== What this task involves ==
Within the entries below, the lines from the one with "right shoulder: (270, 212)" through the one with "left ear: (324, 126)" are to be set down exactly, both ends kept.

== Data for this exercise ==
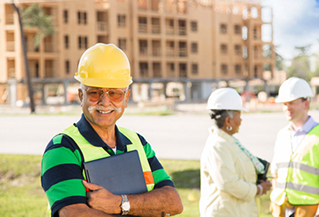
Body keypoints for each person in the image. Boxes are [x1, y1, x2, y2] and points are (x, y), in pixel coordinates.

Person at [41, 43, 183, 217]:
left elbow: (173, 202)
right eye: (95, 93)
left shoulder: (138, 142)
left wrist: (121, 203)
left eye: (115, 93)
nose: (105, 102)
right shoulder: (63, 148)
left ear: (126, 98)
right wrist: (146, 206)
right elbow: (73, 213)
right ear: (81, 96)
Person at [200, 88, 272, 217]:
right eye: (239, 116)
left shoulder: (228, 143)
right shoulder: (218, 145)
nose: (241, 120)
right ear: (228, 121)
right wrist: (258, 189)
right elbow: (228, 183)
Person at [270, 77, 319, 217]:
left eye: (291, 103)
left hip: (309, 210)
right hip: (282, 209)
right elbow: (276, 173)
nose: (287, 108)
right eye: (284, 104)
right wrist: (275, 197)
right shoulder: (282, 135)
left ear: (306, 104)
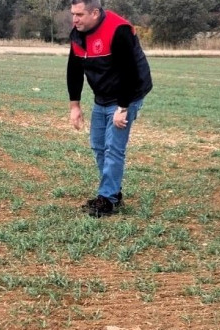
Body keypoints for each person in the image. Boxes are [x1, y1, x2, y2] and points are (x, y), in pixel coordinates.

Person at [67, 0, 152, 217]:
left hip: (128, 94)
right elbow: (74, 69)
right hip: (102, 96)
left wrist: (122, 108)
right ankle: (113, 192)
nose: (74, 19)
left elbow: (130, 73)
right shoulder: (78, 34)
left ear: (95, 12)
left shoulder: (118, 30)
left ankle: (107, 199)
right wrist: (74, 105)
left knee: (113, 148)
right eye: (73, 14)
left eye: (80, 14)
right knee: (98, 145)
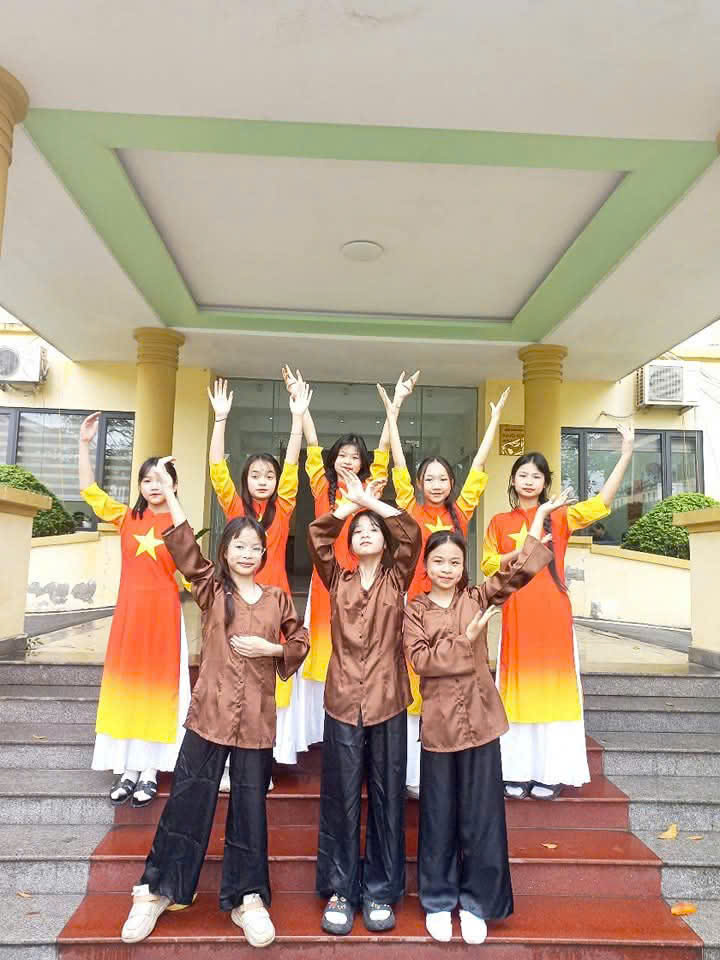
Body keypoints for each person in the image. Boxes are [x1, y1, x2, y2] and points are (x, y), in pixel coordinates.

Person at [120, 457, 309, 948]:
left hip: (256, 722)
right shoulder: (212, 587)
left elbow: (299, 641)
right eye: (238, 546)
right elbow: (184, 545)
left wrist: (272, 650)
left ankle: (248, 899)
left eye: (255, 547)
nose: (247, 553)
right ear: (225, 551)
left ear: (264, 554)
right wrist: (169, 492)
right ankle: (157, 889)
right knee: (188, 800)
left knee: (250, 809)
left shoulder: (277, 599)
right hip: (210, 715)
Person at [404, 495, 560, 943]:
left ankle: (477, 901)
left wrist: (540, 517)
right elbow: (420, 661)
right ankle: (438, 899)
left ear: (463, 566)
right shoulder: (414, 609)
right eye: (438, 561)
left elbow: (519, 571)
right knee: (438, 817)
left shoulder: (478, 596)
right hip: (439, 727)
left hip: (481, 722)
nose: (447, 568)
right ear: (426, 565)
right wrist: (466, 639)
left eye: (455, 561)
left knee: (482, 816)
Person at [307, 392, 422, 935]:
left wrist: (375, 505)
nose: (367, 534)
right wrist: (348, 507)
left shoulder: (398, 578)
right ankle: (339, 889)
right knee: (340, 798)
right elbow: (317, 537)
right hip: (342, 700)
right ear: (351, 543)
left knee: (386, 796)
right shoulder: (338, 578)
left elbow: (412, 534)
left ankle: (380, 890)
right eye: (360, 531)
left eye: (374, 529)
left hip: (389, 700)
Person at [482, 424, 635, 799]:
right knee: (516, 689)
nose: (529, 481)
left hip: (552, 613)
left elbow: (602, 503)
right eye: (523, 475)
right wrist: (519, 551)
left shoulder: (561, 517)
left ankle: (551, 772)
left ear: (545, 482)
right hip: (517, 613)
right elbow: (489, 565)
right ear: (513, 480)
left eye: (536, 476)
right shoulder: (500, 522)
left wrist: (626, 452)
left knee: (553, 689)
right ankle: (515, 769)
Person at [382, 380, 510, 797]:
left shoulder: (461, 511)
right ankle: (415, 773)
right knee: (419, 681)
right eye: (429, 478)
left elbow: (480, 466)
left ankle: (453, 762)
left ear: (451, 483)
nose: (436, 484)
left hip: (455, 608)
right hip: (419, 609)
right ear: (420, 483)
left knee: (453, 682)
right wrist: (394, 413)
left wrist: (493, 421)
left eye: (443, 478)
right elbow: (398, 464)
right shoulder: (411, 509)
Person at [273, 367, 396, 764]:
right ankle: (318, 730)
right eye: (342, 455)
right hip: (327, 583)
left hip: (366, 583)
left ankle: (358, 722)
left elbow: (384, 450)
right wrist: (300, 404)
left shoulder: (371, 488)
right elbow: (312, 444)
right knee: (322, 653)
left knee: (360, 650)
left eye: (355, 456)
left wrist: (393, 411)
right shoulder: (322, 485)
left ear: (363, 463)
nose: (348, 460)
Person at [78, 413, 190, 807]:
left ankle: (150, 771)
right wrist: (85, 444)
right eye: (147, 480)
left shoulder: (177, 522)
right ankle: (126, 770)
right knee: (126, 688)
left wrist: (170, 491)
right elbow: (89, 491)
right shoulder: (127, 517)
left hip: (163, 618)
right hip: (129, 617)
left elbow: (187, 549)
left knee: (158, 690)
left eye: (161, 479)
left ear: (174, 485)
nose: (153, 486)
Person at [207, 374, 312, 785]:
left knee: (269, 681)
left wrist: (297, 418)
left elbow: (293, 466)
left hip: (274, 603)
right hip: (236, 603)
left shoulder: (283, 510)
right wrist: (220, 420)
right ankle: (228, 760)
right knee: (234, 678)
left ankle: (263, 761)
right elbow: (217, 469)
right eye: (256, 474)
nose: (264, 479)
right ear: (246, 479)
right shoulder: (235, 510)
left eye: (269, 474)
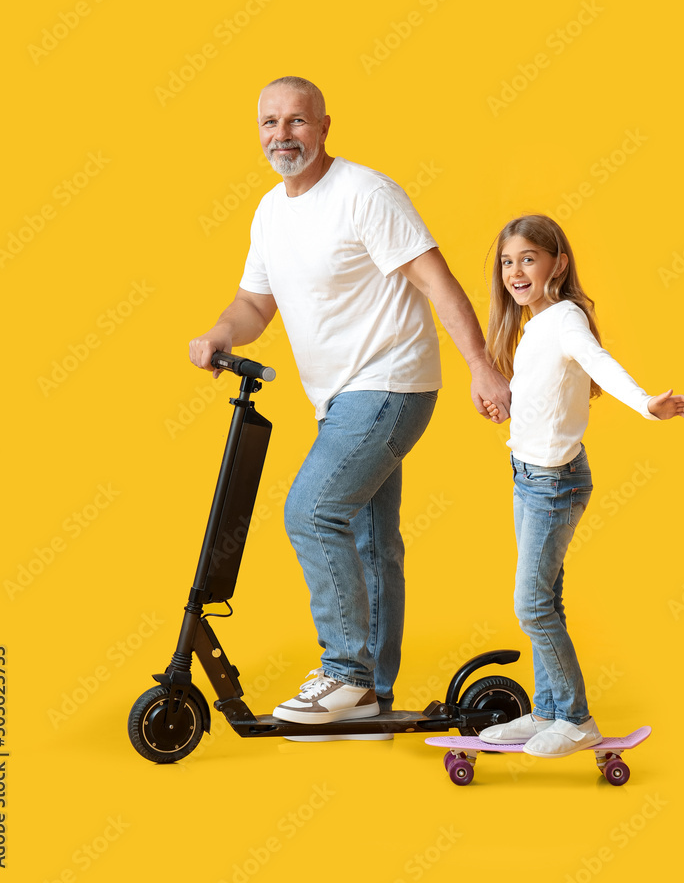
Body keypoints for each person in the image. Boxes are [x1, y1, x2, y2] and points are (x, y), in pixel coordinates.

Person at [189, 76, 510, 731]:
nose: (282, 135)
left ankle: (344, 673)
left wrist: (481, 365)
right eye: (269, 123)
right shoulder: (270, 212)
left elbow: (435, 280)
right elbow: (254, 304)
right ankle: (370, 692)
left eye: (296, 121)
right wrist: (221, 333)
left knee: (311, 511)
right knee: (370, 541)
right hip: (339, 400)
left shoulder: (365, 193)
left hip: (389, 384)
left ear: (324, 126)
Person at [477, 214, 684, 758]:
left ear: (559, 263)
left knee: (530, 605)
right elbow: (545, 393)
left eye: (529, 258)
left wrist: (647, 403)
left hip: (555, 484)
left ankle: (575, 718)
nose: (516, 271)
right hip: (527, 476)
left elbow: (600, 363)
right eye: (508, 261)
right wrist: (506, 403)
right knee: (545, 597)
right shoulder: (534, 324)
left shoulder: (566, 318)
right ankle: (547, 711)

---

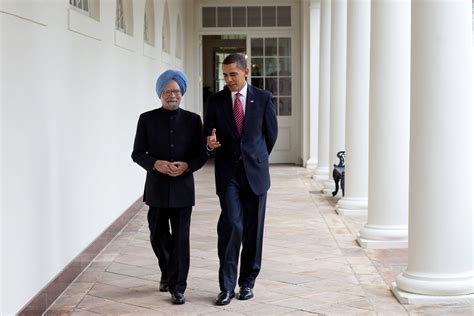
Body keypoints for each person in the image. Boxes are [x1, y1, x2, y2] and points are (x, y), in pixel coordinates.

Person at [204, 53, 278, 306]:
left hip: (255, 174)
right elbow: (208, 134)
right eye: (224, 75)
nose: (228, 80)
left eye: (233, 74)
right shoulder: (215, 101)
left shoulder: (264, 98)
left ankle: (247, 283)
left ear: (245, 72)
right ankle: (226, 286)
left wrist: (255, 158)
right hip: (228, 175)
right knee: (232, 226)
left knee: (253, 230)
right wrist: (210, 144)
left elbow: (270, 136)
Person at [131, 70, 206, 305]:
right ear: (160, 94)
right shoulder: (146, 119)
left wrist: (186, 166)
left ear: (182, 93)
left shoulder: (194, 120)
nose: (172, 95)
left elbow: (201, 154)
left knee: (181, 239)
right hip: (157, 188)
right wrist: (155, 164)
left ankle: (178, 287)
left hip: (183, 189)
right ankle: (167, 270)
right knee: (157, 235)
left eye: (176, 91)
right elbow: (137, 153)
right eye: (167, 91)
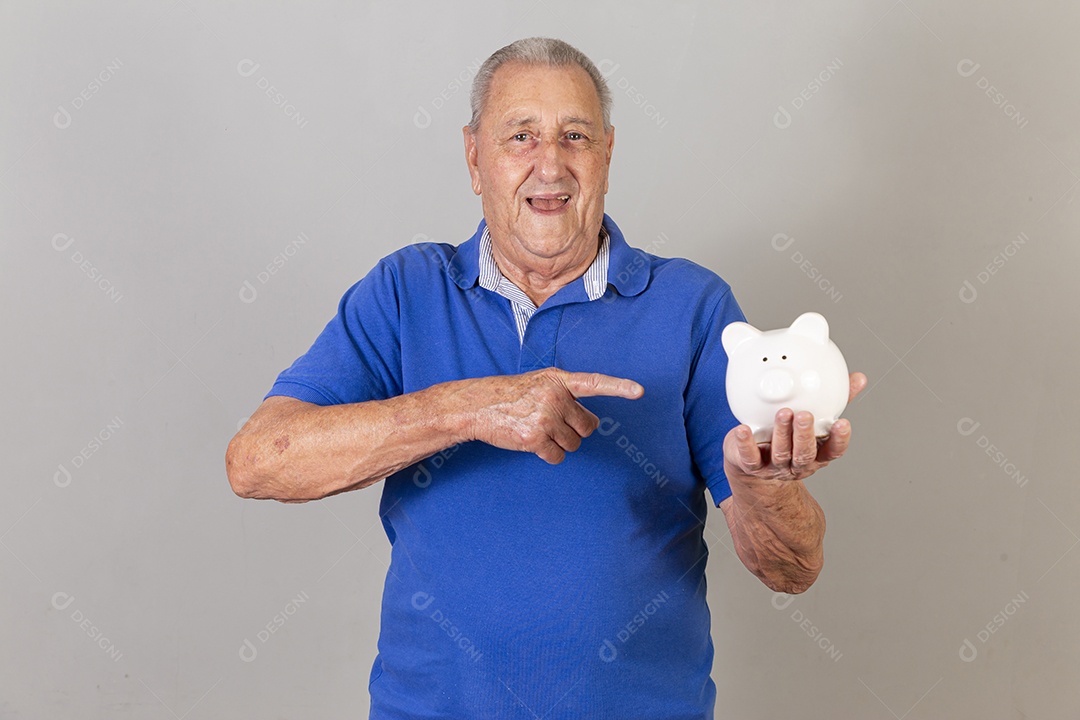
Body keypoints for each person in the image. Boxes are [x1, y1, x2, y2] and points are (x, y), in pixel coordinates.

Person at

== Written reply ==
right shoulder: (270, 212)
left elbow: (435, 280)
right elbow: (254, 304)
right ankle: (370, 692)
left eye: (296, 121)
right wrist: (221, 333)
left knee: (311, 511)
right knee: (370, 541)
right hip: (339, 400)
left shoulder: (365, 193)
left hip: (389, 384)
left ear: (324, 126)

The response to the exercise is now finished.